Nurturing a Dancer’s Mind
Dancers require physical skills, to be sure, but people rarely think about the mental skills that dancers need to learn. Celestine Eagle, founder and coordinator of Centennial’s Dance - Performance program, recently gave a presentation about the importance of training dancers holistically.
In late November, Celestine spoke at the third annual Bureau of Industry of the World Dance Convention in Orlando, an international conference that featured speakers from around the globe. Celestine was invited to speak about the place of dance in education. Her talk opened the audience’s eyes to the many transferable skills dancers must develop to be competent in their craft. These skills include interpersonal ones such as collaborating, taking and giving direction, and managing conflict. Dancers must also learn multitasking, storytelling, paying attention to details, taking constructive feedback, building resilience and practicing self-compassion. It’s a rigorous curriculum of self-improvement, especially when paired with the strenuous physical requirements of learning dance. But learning these skills sets dancers up to excel in other areas of life.

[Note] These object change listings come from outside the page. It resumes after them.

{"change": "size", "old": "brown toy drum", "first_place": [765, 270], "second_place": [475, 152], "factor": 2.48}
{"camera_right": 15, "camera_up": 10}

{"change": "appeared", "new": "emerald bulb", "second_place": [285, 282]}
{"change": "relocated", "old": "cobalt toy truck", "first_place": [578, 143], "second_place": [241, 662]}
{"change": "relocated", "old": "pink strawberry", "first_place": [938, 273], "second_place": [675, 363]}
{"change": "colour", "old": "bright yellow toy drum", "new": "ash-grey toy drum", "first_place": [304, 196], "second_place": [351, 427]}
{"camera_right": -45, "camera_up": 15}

Even if a dancer decides to transition into a different field, they can use their transferable skills from dance education to launch a successful career in whatever area they choose. For instance, Celestine has seen dance students become remarkable teachers and therapists, prepared with empathy and self-discipline from their years of dance education.

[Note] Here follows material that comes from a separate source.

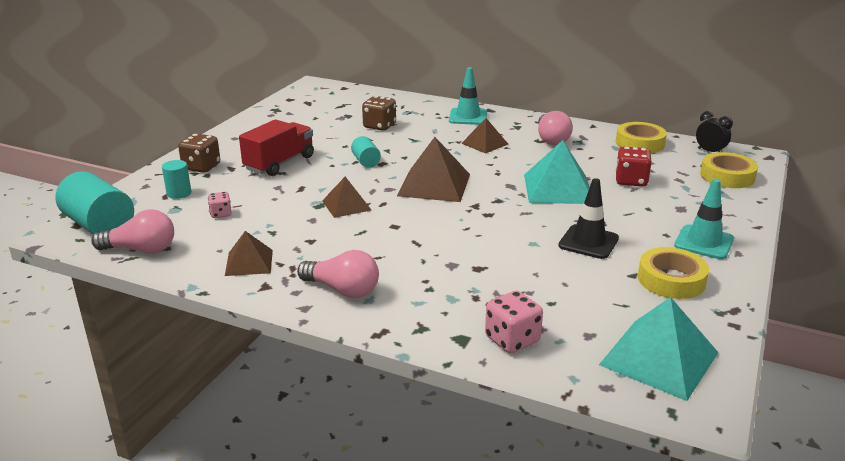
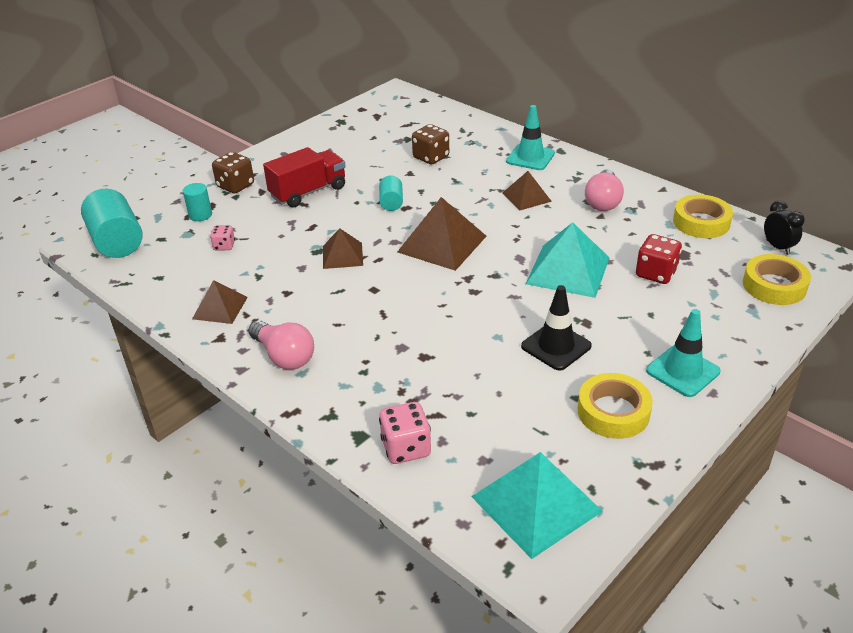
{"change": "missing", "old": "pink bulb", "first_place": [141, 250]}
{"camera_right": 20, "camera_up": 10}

The development of transferable skills is also why non-dancers can benefit from learning dance. Practicing dance can instill in students a sense of appreciation for dancing as an art – not just a form of entertainment – that nurtures both the body and mind.
The other speakers at the Convention discussed a range of topics in the world of dance: the place of dance in the Spanish economy, the importance of safe policies in professional dance contacts, and the cultural right to dance. These industry professionals shared new ideas and best practices from their countries and areas of expertise.
Concurrent with the Convention was the Dance World Expo and All Dance International competition, where Celestine was invited to teach a workshop to an international group of professional dancers. These dancers were champions in their dance categories and countries, and they came to Orlando to compete in global finals. Celestine was touched by the warmth and openness of the dancers. After her workshop, they lined up to take pictures and give hugs.
“That’s both sides of dance,” says Celestine. “You touch and you communicate with people in so many different ways, and it’s a very personal connection.” The emotional and mental skills taught in a holistic dance program help dancers make these personal connections with others. They also help dancers to better connect with themselves, or, as Celestine says, to “know who you are and believe in who you are.”